- PROBLEM TO WORK ON
Return word for word the lines of the listing, starting with the line that contains "Is there a majority slice in this chart?" and continuing through the line that contains "The chart shows", with both of those lines included. Omit the pictures from your reply.

[PROVIDED ENTRIES — start]

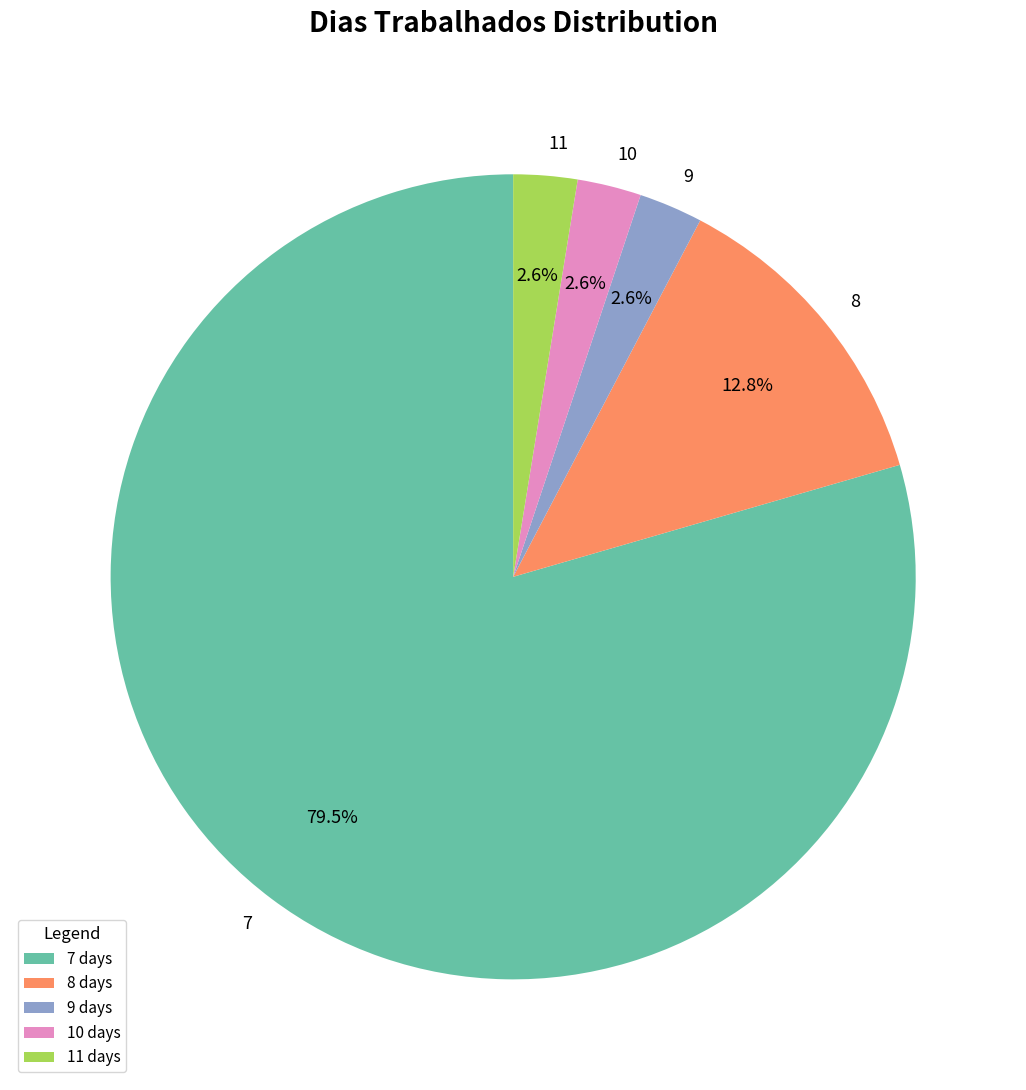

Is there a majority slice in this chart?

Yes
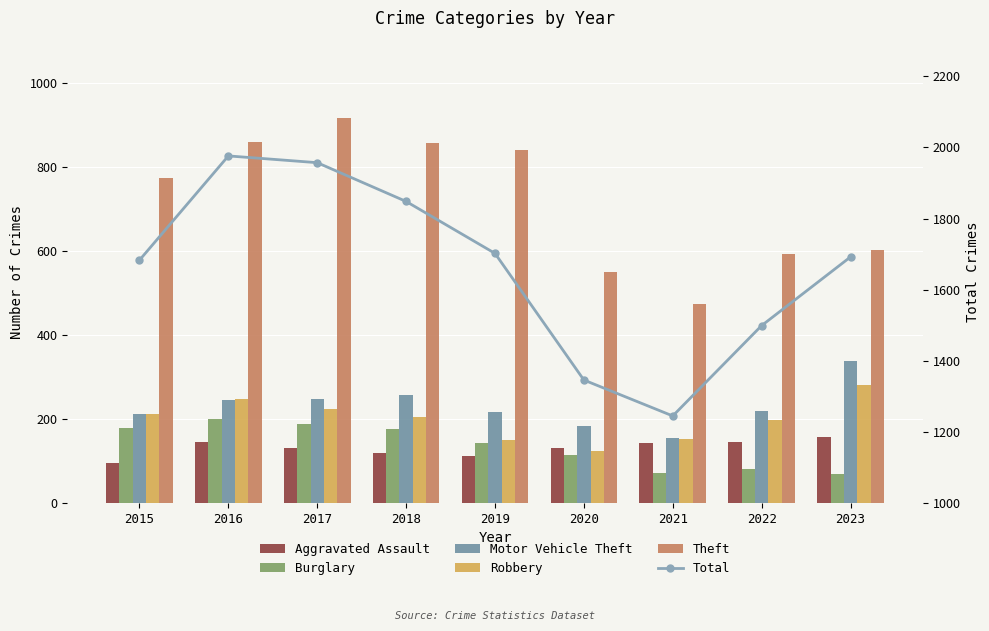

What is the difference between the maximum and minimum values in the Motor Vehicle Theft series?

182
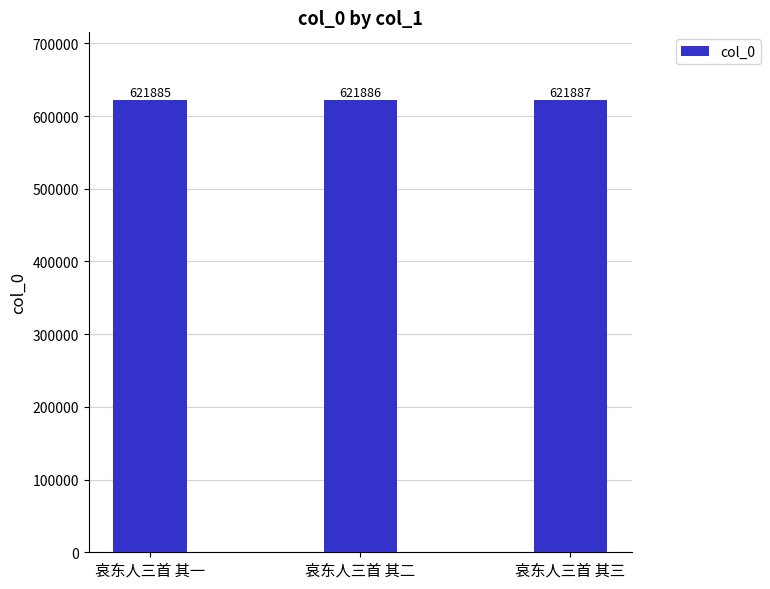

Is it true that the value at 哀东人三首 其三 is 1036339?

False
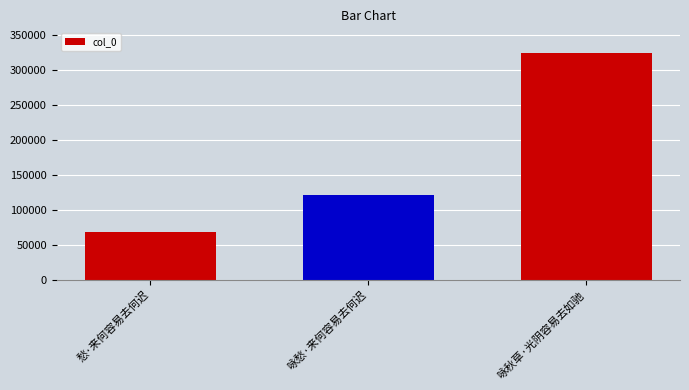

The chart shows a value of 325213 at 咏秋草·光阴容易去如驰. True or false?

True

[PROVIDED ENTRIES — finish]
[PROVIDED ENTRIES — start]

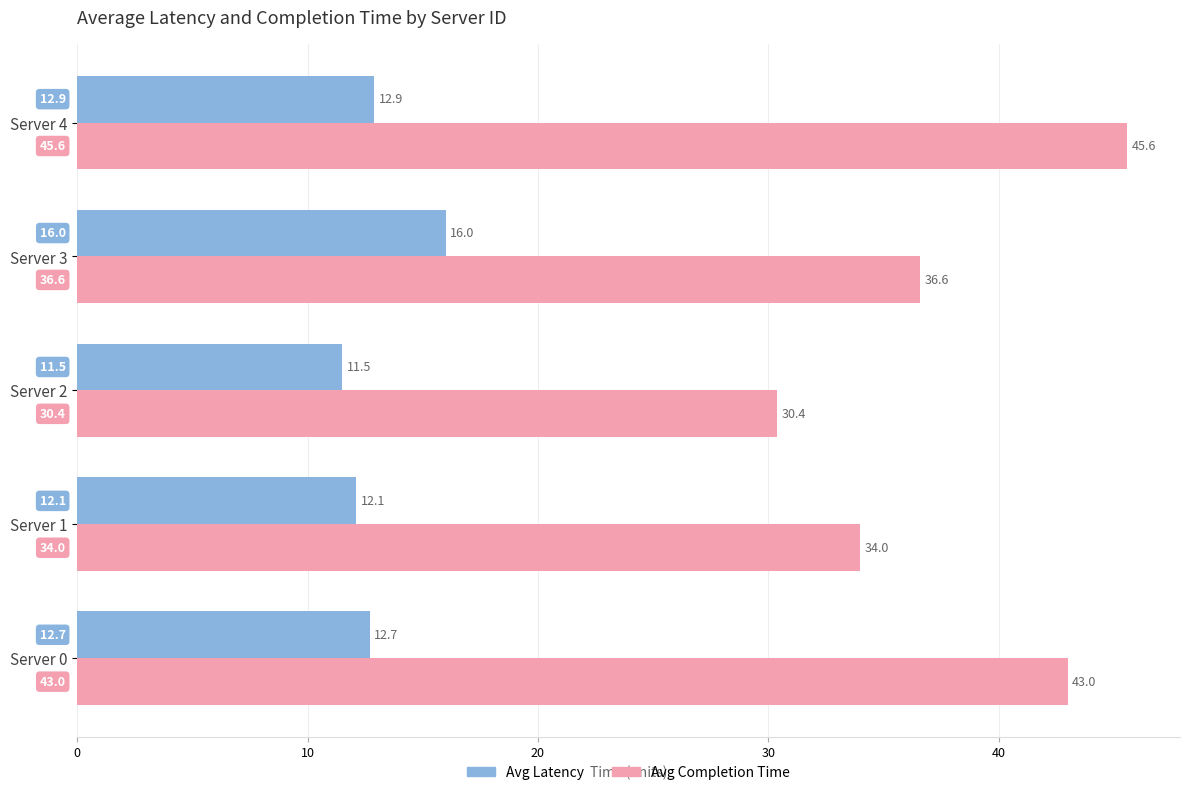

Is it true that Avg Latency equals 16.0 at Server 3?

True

[PROVIDED ENTRIES — finish]

- ANSWER TO THE PROBLEM
Is there a majority slice in this chart?

Yes

What is the difference between the maximum and minimum values in the Motor Vehicle Theft series?

182

Is it true that the value at 哀东人三首 其三 is 1036339?

False

The chart shows a value of 325213 at 咏秋草·光阴容易去如驰. True or false?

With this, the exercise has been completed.